At a certain point, though, I didn’t know if it was gonna work out the way it did. I had been jockeying with one other guy from 4th to 5th and back well into May. June hit and the team seemed to slip further. I could not find a solid 3rd starter even, to compliment Lee and Wainwright. My third base was super weak and Gomez and Harper kept running into walls. Literally- they were back and forth from the DL for a couple months. Somewhere along the course of getting a couple of my probably-league leading Over-Negative-Fifty pointers from my starters, I tweeted out “I hate fantasy baseball”. The effect it had on my team couldn’t have been more positive. I ran off a string of more over 250 days than probably anyone else in the league during that span, most of those days going for over 300. It ended up being too much for the 3 or for other teams I was hanging back with.
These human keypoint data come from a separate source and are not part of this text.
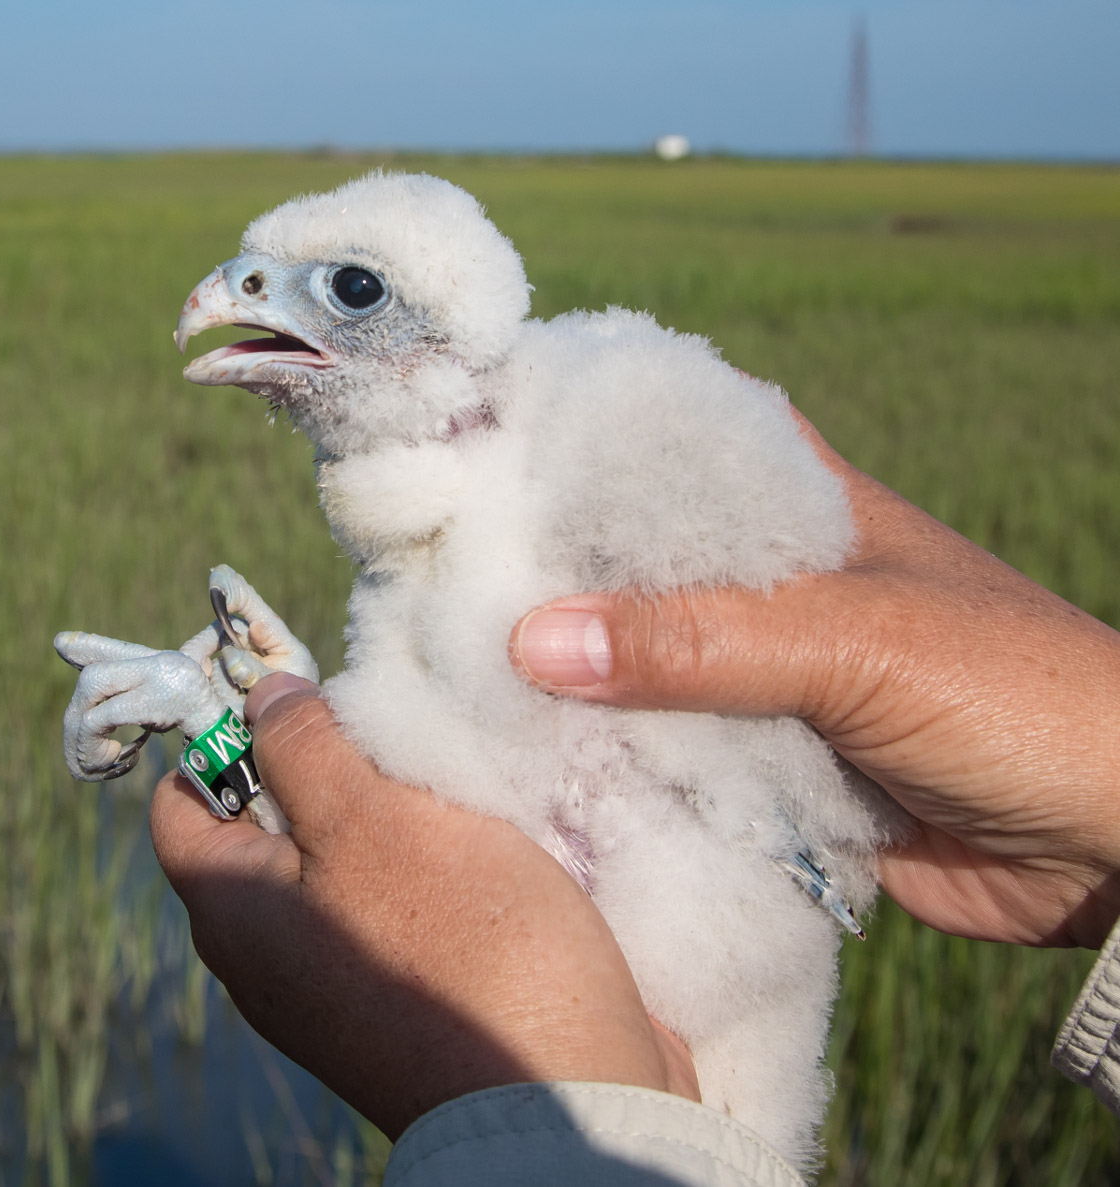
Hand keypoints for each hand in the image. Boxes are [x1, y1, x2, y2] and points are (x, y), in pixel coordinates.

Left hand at [151, 676, 698, 1139]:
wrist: (568, 1093)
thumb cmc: (462, 945)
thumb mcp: (371, 820)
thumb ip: (305, 749)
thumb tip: (264, 697)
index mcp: (235, 912)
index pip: (180, 801)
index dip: (220, 734)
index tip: (291, 690)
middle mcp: (272, 954)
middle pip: (264, 824)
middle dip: (317, 761)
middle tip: (385, 722)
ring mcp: (339, 979)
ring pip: (337, 858)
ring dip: (382, 805)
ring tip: (442, 766)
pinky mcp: (406, 992)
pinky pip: (388, 899)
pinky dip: (418, 854)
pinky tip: (475, 826)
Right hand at [509, 417, 1119, 948]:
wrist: (1114, 846)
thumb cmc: (1012, 695)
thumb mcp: (853, 642)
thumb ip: (698, 641)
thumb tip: (532, 640)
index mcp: (798, 509)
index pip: (665, 449)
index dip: (575, 444)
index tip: (470, 451)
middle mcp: (768, 588)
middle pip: (634, 569)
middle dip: (548, 579)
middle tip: (438, 585)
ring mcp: (763, 681)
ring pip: (641, 671)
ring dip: (572, 687)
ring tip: (457, 680)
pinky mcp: (766, 769)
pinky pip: (668, 760)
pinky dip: (614, 767)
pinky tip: (533, 768)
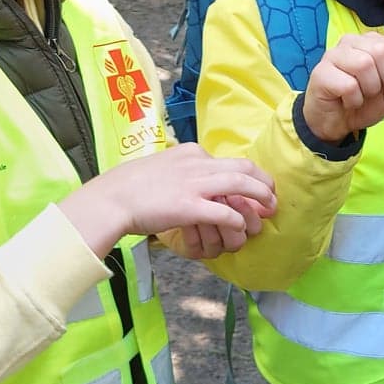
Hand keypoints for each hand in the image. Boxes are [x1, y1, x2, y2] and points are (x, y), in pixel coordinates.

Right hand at [61, 145, 276, 257]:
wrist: (111, 199)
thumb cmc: (131, 188)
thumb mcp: (162, 167)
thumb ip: (183, 171)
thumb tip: (197, 183)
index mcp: (191, 153)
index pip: (230, 160)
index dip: (249, 175)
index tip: (255, 187)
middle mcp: (197, 163)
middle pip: (244, 168)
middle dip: (264, 183)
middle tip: (272, 198)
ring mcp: (194, 184)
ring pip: (242, 185)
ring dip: (260, 198)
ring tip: (269, 211)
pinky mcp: (190, 206)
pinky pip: (225, 213)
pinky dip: (238, 222)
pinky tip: (241, 230)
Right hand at [302, 33, 383, 141]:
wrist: (335, 122)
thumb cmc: (362, 102)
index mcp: (372, 43)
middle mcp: (352, 42)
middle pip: (381, 51)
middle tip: (377, 91)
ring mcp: (334, 55)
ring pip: (364, 64)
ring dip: (369, 89)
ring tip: (361, 96)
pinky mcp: (321, 72)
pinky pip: (348, 85)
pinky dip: (354, 99)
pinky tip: (348, 101)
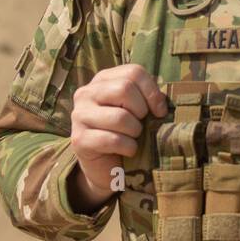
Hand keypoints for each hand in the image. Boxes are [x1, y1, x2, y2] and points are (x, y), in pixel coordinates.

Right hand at [68, 64, 167, 211]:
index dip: (152, 92)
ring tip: (133, 138)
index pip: (133, 72)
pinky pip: (112, 140)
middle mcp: (86, 93)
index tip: (159, 111)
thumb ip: (148, 99)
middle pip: (124, 89)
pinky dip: (128, 147)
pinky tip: (128, 150)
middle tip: (141, 125)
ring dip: (135, 132)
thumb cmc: (126, 133)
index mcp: (102, 80)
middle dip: (141, 111)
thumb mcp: (138, 110)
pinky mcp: (79, 139)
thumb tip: (160, 103)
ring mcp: (79, 115)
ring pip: (120, 117)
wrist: (107, 168)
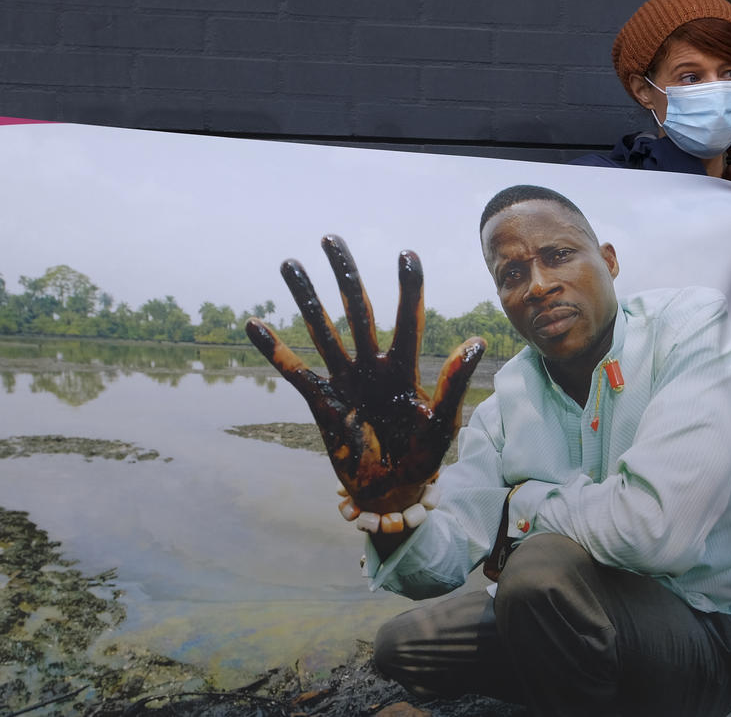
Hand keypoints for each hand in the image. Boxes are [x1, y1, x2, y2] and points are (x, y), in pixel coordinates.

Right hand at [245, 235, 486, 515]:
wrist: (392, 491)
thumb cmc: (423, 456)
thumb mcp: (443, 423)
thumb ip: (452, 384)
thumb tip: (476, 342)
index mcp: (405, 368)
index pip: (408, 319)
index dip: (408, 288)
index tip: (406, 254)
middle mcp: (372, 366)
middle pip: (357, 310)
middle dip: (344, 275)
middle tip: (330, 239)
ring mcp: (345, 381)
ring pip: (323, 331)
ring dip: (307, 298)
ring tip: (290, 264)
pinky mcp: (322, 403)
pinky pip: (295, 373)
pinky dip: (275, 351)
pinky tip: (254, 324)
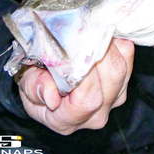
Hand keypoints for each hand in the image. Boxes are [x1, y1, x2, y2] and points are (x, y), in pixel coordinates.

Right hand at [15, 38, 134, 134]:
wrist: (45, 81)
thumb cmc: (36, 82)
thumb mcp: (26, 84)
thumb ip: (34, 87)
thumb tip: (51, 95)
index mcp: (69, 120)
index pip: (88, 100)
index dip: (85, 75)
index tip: (74, 54)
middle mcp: (97, 113)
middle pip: (112, 78)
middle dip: (99, 52)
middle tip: (84, 34)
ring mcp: (115, 98)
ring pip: (122, 66)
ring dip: (108, 46)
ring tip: (90, 33)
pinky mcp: (124, 80)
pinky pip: (128, 55)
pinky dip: (116, 42)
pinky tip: (101, 35)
I was soon in third behind the Malherek having the fantasy year of his life, Terry. But Terry seemed to lose focus, as it was probably easy to do with football season starting and Ellis still sitting so far ahead.
I never thought it was conceivable to catch Ellis. It was my goal to reach and maintain second place, which I was able to do. Because I had not made so many moves throughout the season, I had an advantage on many of the guys who were chasing me. But Ellis had an even bigger advantage. He only had used half his moves or so well into September, and so streamed a bunch of pitchers down the stretch, burying the rest of us. My lead over Kyle was still not secure until I got decent performances from Estrada (rejoining my team from when I dropped him a month in) and Ubaldo the last day of the season didn’t hurt. And another value pick for me, Greg Holland, really carried his weight down the stretch. It was such a psychological advantage that your great points day could be helped by another 40 pointer from the KC closer, or that a bad pitching or hitting day could be salvaged by such a bonus. He got 33 on September 29th which more than shut the door on Kyle.
The whole season I had been viewing my respective two teams as based around certain divisions in baseball. My team in my Sporty Friends’ league, Shades of ‘24[i], was more or less based around the AL West. Kinsler, King Felix, and the the Flying Salmon (Iwakuma) were staples of a team that wound up mounting a 3rd place season.[ii] Obsessed was based even more around the NL Central. So when I needed another bat down the stretch to replace the hurt Desmond Jennings, I turned to the division again, taking Matt Adams, who had now taken over for Allen Craig. It was a double advantage because Terry had Allen Craig, who wouldn’t play the rest of the year, and he’d been a big reason the team was in that position. Between that and Jose Fernandez reaching his innings limit, Terry was doomed down the stretch.